Wednesday, May 23, 2012

Wednesday Morning Ramblings -- Absolutely Nothing To Do With The Bakken -- Much Political -- Read At Own Risk

1.  Note: I wrote the following note yesterday (Tuesday) evening. It is interesting that this is the discussion on CNBC this morning: whether making money is bad.

CNBC had an interesting talking head guest on an 4:30 p.m. yesterday afternoon. Martin Feldstein (Harvard, American economist, chief economic advisor to Ronald Reagan) said something that suggested one of the paradigm shifts in American thinking will be this: making money is bad.

His comments were based on a recent Obama speech. I think folks forget that presidents are change agents. I had not come across  the term "change agent" until the last seven or eight years in the Air Force when I first understood that general officers/flag officers were change agents. This may be a good starting point to understand the definition or meaning of "change agent":

Right, wrong, or indifferent, whether or not his policies stand the test of time, President Obama has changed the conversation. Parts of ObamaCare may be struck down by the Supreme Court, but already even those folks who were once adamantly opposed to ObamaCare are now talking about keeping the "better" parts of the Affordable Care Act. President Obama changed the conversation: not whether US medicine should be socialized or not, but how to do it. That's a huge step. I am not offering any opinion here on ObamaCare; I think folks would be surprised how I feel, though I have expressed my feelings in the past. For this post, I am simply stating, right, wrong, or indifferent, the president has changed the conversation regarding US health care.

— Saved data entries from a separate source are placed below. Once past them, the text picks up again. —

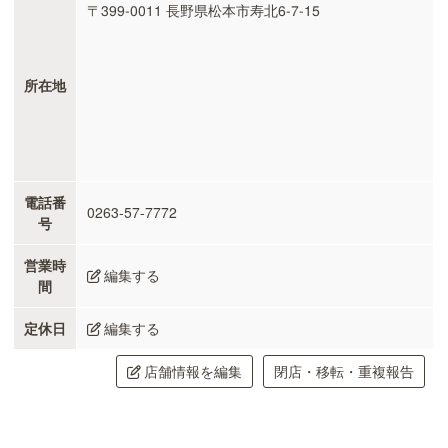
〒399-0011 長野県松本市寿北6-7-15
所在地
電話番
0263-57-7772
号
営業時
編集する
間
定休日
編集する
店舗情報を編集
閉店・移転・重複報告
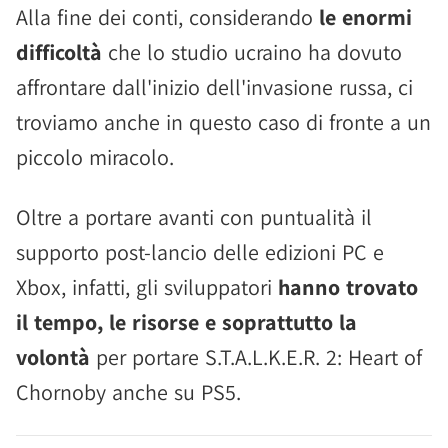
Alla fine dei conti, considerando
le enormi
difficoltà
che lo studio ucraino ha dovuto
affrontare dall'inizio dell'invasione russa, ci
troviamo anche in questo caso di fronte a un
piccolo miracolo.
Oltre a portare avanti con puntualità il
supporto post-lancio delle edizioni PC e
Xbox, infatti, gli sviluppatori
hanno trovato
il tempo, le risorse e soprattutto la
volontà
per portare S.T.A.L.K.E.R. 2: Heart of
Chornoby anche su PS5.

Anyone who has followed this blog knows that I feel that President Obama has changed the conversation regarding energy. It is no longer about whether we move from fossil fuel to renewable energy, but how we do it.

On social issues such as same sex marriage he has changed the conversation. Pundits now talk as if it's a given, again just a matter of how we get there from here. Good, bad, indifferent -- again, I'm not offering any opinion -- I'm just noting that he has changed the conversation. 

I think that the most observant readers of the president's speeches and actions during the past several years have recognized that he was changing the conversation regarding wealth. Martin Feldstein articulated it as well as anyone in a 30-second soundbite. President Obama, good, bad, or indifferent, has changed the conversation regarding a corporation's responsibility to maximize profits for its shareholders. Folks in his own party are now taking sides on whether private equity is good or bad. Interesting.

2. Drudge Report links a story suggesting that the state of Hawaii has provided information requested by state of Arizona. No details; apparently it's still a secret to be kept from the rest of us. Update at Drudge: Arizona will place Obama on the ballot; has birth certificate. Whew!

3. Speaking of politics: Kentucky and Arkansas --
President Barack Obama continued to have trouble on Tuesday performing in Democratic primaries in traditionally conservative states, barely eking out wins in Kentucky and Arkansas.

The president didn’t even have an opponent in Kentucky, but with 99 percent of the vote counted, Obama took just 57.9 percent of the vote, with the remaining more than 42 percent of ballots cast for “uncommitted.”

In Arkansas, with 70 percent of the vote tallied, Obama nabbed just 59 percent of the vote. His opponent there, John Wolfe, was able to take 41 percent of the vote at that point, according to The Associated Press.
And in Florida, Romney by 6.

4. You will see headlines that new home sales were up a strong 3 percent month-over-month at 343,000 new home sales in April. CNBC's Santelli (one of my favorite "analysts") put this in perspective by noting that the recent "high-water" mark for home sales was 350,000 in February, 2012. I have trouble reconciling this as good news, but we will see how the mainstream media reports it.  This story does not mention the "high water" mark set in February, but says this:
Still, sales of new homes are well below the 700,000 annual sales that economists equate with healthy markets.
So, a new number (700,000) along with 200,000 and 400,000 for following the economy. 

5. Interesting.  [Later: Wednesday morning, this was a Drudge link; Wednesday evening, this was the top story, the #1 story at Yahoo!News.]

6. Is Germany driving the bus, or will French Hollande take over? If Euro breaks below $1.26, watch out for free fall.